Die Initiative sei in der Zwischenzeit mit Bürgern aus anderen Ortsteilen in Bad Herrenalb im Gespräch. "Es regt sich etwas, wir versuchen größer zu werden", sagt Scherer. Auch an die Landesregierung wolle man noch schreiben, falls sich von Stadt und Kreis niemand regt.

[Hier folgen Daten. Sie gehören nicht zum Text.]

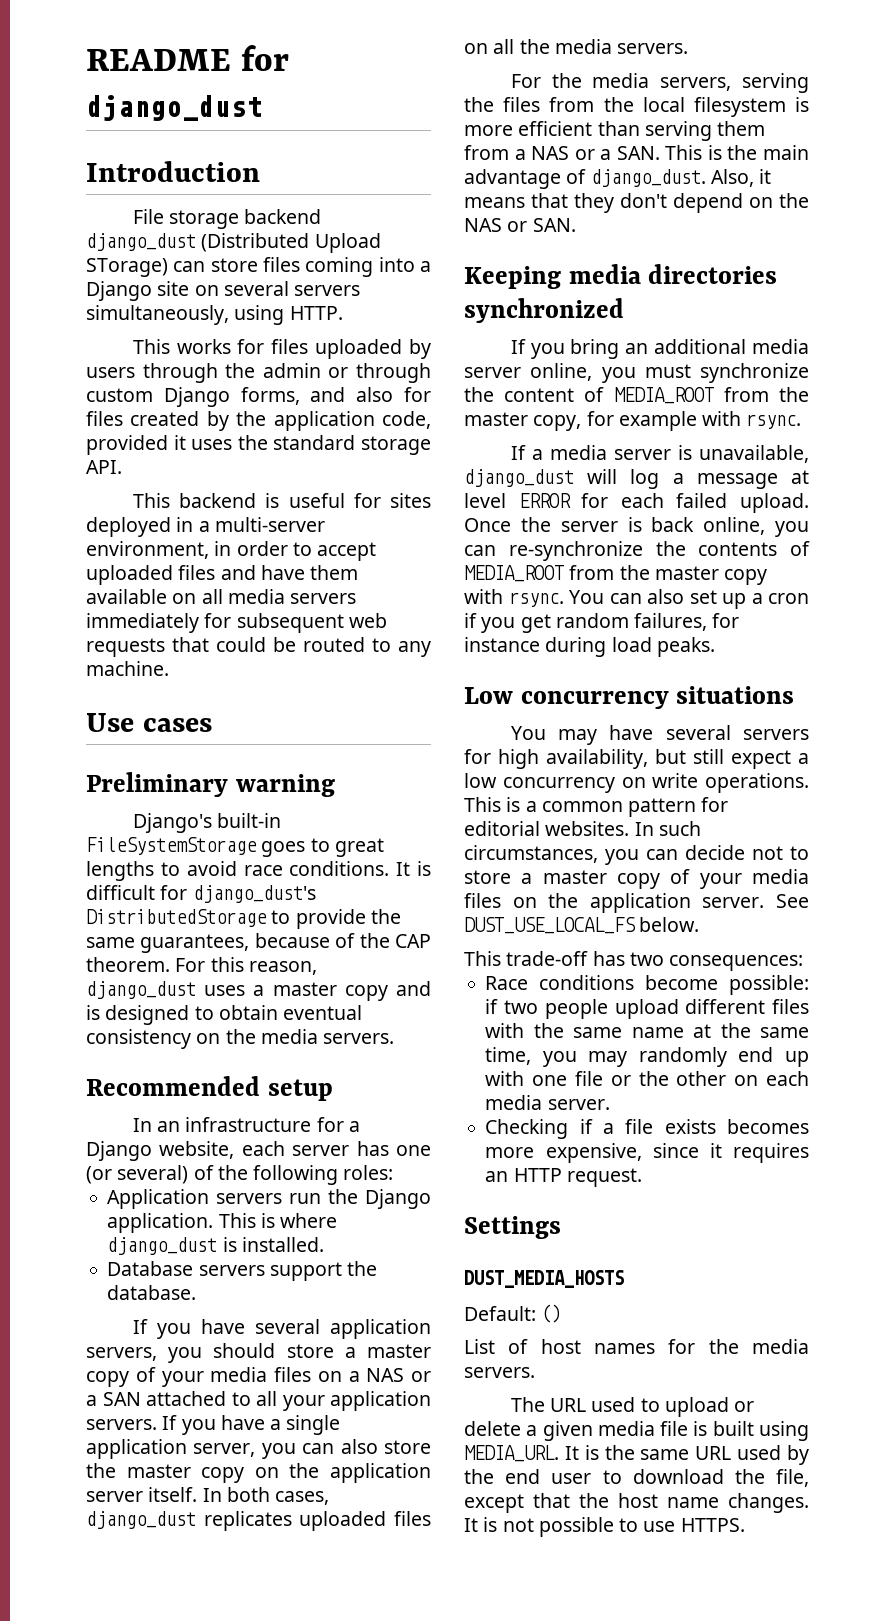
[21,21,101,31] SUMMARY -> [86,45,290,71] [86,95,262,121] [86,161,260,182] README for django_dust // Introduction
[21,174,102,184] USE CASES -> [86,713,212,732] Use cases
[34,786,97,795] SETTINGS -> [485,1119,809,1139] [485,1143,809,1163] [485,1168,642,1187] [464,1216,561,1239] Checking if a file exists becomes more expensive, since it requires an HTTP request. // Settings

"Ich werde die Sache bis zum Ende verfechten und nicht nachgeben", hat Scherer von Anfang an gesagt. Hoffmann selbst sagt, dass er seit Wochen in engen Gesprächen mit der Bürgerinitiative und auch mit dem Landratsamt Calw ist, was die Verkehrssituation in Neusatz,  Bernbach und Althof angeht. Dabei wurde vereinbart,  dass Stadtverwaltung, Ortsvorsteher und Landratsamt eine Verkehrsschau vor Ort vornehmen. "Aussagen über den weiteren Umgang mit den Forderungen der Bürgerinitiative können wir als Stadt erst nach der Auswertung der Ergebnisse der Verkehrsschau treffen", erklärt Siebje.